### TASK OBJECTIVE
The response should be the lines of the data, starting at the first and ending at the one that contains "Fig. 4. Schoolchildren’s", copied without change.

Entries taken from a collection

<<<<

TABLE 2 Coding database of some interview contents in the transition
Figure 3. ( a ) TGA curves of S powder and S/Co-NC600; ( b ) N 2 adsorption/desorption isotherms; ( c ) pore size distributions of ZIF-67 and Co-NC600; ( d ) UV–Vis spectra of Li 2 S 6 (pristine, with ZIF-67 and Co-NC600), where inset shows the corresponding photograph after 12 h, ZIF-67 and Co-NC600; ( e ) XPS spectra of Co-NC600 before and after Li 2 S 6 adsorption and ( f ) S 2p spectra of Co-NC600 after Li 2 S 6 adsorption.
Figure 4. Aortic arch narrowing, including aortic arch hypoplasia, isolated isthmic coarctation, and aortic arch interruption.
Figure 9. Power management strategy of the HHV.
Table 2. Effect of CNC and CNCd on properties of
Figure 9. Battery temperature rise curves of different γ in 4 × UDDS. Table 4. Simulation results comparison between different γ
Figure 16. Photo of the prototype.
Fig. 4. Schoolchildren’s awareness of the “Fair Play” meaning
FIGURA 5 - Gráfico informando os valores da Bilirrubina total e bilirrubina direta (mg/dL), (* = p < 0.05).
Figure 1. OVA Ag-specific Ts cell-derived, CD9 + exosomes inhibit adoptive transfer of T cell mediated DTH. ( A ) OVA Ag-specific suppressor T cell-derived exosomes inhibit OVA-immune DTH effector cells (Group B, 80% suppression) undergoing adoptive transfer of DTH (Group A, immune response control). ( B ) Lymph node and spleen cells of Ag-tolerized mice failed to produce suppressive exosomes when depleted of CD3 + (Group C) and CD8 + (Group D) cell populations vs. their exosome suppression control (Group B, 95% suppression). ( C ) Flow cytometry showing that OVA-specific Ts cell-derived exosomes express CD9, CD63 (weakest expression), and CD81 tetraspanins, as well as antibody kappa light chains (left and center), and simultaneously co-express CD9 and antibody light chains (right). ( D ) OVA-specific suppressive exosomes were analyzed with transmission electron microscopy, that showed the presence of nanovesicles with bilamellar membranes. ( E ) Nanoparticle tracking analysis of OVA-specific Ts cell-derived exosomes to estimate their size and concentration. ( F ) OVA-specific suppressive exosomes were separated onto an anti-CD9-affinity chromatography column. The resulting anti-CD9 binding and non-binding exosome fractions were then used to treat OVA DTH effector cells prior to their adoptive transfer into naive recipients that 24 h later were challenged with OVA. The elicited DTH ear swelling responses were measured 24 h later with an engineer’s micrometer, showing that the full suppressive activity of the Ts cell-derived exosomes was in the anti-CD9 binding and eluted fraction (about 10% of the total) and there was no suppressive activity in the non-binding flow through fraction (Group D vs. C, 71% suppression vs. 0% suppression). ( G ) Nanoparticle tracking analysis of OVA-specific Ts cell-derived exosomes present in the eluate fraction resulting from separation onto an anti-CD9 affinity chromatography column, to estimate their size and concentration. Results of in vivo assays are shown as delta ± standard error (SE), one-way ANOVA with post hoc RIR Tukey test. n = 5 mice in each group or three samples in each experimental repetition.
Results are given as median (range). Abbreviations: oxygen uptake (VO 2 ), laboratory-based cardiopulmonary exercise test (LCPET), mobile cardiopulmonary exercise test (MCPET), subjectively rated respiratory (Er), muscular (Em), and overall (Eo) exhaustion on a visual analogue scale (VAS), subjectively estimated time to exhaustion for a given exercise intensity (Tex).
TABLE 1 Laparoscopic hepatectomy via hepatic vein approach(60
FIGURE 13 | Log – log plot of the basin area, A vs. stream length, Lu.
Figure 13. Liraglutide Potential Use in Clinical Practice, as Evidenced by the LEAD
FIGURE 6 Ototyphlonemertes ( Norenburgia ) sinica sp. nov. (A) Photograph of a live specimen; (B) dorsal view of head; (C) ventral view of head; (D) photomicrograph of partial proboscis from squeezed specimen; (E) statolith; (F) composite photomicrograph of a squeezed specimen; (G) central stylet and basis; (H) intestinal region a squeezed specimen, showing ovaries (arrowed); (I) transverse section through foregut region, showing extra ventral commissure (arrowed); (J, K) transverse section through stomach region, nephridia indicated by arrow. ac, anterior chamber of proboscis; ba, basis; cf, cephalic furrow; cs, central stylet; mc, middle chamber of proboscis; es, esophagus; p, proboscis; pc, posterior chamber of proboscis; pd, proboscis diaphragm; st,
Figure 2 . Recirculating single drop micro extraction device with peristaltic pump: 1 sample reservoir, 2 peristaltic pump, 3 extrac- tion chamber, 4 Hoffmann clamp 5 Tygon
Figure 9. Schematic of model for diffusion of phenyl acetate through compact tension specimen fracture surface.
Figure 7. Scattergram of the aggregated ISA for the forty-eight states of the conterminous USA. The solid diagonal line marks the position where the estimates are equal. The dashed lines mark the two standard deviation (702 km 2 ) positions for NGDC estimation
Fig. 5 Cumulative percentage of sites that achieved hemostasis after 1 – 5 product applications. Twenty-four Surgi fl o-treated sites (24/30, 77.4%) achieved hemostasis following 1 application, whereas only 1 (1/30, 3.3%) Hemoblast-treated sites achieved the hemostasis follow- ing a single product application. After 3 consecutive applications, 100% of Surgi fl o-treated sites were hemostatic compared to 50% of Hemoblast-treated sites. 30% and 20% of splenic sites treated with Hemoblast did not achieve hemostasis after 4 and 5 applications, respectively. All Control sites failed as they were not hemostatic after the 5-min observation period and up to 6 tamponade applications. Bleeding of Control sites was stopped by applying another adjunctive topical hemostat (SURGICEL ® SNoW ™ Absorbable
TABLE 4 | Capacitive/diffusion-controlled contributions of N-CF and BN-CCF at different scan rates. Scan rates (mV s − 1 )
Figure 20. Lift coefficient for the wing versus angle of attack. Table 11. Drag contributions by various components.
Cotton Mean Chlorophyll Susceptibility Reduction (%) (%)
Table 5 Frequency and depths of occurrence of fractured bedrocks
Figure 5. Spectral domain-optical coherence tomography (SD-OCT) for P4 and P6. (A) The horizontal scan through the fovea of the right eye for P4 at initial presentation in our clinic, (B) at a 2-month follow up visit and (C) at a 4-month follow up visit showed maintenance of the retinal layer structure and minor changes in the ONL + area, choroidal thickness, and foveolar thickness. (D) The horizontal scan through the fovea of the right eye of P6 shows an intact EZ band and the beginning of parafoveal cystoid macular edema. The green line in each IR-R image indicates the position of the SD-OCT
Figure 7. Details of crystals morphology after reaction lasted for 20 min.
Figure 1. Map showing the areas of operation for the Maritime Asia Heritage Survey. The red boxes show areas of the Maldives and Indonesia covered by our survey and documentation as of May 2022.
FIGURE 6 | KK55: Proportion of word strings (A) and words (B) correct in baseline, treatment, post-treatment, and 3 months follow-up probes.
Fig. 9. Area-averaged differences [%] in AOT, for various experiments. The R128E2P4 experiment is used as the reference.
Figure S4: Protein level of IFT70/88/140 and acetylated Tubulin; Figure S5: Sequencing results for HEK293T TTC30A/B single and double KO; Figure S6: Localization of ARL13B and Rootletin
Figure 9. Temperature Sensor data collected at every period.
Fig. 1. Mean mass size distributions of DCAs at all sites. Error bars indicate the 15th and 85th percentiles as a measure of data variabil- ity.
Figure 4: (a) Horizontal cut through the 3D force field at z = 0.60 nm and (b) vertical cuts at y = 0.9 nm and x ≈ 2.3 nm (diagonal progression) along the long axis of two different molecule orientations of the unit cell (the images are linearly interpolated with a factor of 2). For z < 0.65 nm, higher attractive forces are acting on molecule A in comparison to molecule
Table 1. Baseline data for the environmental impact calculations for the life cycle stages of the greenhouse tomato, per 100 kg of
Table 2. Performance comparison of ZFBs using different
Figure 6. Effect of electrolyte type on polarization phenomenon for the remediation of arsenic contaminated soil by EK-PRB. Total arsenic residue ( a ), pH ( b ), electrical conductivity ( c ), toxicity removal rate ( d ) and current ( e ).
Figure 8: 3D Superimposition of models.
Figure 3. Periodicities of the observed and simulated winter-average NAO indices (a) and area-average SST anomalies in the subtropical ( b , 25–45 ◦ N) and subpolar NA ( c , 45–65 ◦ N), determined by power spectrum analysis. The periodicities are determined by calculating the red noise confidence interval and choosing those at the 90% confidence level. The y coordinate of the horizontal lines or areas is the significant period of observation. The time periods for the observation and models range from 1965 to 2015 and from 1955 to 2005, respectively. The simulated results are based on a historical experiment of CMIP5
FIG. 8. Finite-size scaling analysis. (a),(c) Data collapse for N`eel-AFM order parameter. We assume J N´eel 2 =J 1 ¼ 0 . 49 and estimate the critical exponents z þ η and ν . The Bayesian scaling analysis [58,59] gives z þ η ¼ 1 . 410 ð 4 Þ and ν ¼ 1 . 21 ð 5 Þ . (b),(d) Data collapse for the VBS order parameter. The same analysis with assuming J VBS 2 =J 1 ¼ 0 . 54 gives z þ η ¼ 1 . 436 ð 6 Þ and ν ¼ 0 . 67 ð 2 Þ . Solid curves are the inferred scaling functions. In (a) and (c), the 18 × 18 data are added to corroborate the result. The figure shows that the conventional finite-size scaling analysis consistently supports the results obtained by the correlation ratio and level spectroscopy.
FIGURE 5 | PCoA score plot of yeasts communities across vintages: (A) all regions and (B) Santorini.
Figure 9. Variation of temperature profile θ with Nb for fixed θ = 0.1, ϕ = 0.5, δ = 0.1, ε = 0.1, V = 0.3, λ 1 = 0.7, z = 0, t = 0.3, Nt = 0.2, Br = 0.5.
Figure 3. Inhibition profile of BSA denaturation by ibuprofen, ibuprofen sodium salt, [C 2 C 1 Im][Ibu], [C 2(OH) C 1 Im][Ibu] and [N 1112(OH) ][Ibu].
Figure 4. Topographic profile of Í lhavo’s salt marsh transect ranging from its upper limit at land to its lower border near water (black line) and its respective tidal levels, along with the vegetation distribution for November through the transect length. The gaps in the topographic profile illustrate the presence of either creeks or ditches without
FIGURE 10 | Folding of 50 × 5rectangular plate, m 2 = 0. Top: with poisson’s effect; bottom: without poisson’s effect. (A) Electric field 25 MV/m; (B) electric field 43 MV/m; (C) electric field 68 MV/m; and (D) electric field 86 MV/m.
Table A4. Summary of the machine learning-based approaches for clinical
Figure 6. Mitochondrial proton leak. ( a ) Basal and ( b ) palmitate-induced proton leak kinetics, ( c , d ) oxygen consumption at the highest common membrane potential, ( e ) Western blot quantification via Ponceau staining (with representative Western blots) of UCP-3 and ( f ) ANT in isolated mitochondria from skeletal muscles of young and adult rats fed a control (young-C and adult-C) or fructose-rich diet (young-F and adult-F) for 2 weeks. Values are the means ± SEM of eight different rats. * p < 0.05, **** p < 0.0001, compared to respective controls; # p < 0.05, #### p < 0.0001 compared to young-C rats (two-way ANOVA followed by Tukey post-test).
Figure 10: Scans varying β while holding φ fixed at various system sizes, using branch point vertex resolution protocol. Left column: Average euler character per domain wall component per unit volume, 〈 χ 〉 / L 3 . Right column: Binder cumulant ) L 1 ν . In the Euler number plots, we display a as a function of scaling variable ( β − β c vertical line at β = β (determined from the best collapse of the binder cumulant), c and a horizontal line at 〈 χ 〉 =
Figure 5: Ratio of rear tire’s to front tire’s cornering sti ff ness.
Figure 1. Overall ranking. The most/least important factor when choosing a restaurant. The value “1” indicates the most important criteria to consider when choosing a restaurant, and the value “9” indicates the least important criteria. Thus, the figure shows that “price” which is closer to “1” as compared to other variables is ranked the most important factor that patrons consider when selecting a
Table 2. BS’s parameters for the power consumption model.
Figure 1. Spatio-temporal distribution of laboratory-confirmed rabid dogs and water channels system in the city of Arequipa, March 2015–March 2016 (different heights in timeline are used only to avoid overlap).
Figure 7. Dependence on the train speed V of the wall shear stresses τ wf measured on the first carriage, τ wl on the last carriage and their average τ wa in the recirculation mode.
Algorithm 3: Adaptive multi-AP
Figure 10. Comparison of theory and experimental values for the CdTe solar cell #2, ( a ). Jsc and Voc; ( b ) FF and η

>>>>

### TASK ANSWER
TABLE 2 Coding database of some interview contents in the transition
Figure 3. ( a ) TGA curves of S powder and S/Co-NC600; ( b ) N 2 adsorption/desorption isotherms; ( c ) pore size distributions of ZIF-67 and Co-NC600; ( d ) UV–Vis spectra of Li 2 S 6 (pristine, with ZIF-67 and Co-NC600), where inset shows the corresponding photograph after 12 h, ZIF-67 and Co-NC600; ( e ) XPS spectra of Co-NC600 before and after Li 2 S 6 adsorption and ( f ) S 2p spectra of Co-NC600 after Li 2 S 6 adsorption.
Figure 4. Aortic arch narrowing, including aortic arch hypoplasia, isolated isthmic coarctation, and aortic arch interruption.
Figure 9. Power management strategy of the HHV.
Table 2. Effect of CNC and CNCd on properties of
Figure 9. Battery temperature rise curves of different γ in 4 × UDDS. Table 4. Simulation results comparison between different γ
Figure 16. Photo of the prototype.
Fig. 4. Schoolchildren’s awareness of the “Fair Play” meaning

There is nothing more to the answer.